Gladstone14, etc. recommends that, for MC or grid‐based Boltzmann solver (GBBS) algorithms such as Acuros XB, conversion of Dm,m to Dw,m should be avoided, rather, Dm,m computed inherently by these algorithms should be reported. Currently, our cancer center is participating NRG clinical trials and our AAA algorithm has been validated by Radiological Physics Center (RPC) and is used in clinics. Due to the large inconsistency between AAA and Acuros_Dm,m, we decided to continue to use AAA until the root cause of the discrepancies are found. As a first step, we collaborated with a physicists from VARIAN and performed preliminary examinations, and tentatively concluded that the discrepancies were due to different type of tissue present in lung patients. However, to completely confirm this, more extensive tests are needed. To make such tests more robust and thorough, it would be better for us to collaborate with other institutions and VARIAN to perform such study with the goal of understanding whether the discrepancies seen in this study are inherent to Acuros XB and Monte Carlo. One particular test would be to commission Monte Carlo on our Clinic iX machine and use it to calculate the three plans and see whether Monte Carlo will report similar differences between AAA dose and dose‐to‐medium calculated by Monte Carlo. We leave these studies to our future work.

5. CONCLUSION

In general, the accuracy of Acuros XB photon dose calculation algorithm was found to be equivalent to that of AAA on homogeneous phantom and better than AAA on inhomogeneous phantom. It also achieves better agreement with measurements than AAA for clinically used VMAT plans in low density region on the QUASAR phantom.
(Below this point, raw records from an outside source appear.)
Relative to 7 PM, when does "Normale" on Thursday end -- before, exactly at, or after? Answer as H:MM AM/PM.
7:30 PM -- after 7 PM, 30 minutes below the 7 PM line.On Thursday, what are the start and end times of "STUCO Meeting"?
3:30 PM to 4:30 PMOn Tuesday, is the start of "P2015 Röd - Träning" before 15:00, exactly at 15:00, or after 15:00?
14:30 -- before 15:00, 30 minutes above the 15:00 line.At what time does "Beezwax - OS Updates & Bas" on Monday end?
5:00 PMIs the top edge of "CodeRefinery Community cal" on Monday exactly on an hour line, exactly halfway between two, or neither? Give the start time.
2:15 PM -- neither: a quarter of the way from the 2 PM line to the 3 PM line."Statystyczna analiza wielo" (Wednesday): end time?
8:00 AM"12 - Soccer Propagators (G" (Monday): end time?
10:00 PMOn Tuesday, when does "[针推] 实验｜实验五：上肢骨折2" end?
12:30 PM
By comparing the point doses, DVHs of GTV and dose distributions calculated by AAA, Acuros_Dw,m and Acuros_Dm,m, we can conclude that the differences between AAA dose and Acuros_Dw,m is smaller than the differences between AAA dose and Acuros_Dm,m. In some cases, the differences are clinically significant, and hence, further clarification and guidance is needed before switching from AAA to Acuros_Dm,m in clinics.

ACKNOLEDGMENTS

The authors would like to thank VARIAN physicists for their valuable support and discussion.

CONFLICT OF INTEREST

The authors declare no conflict of interest.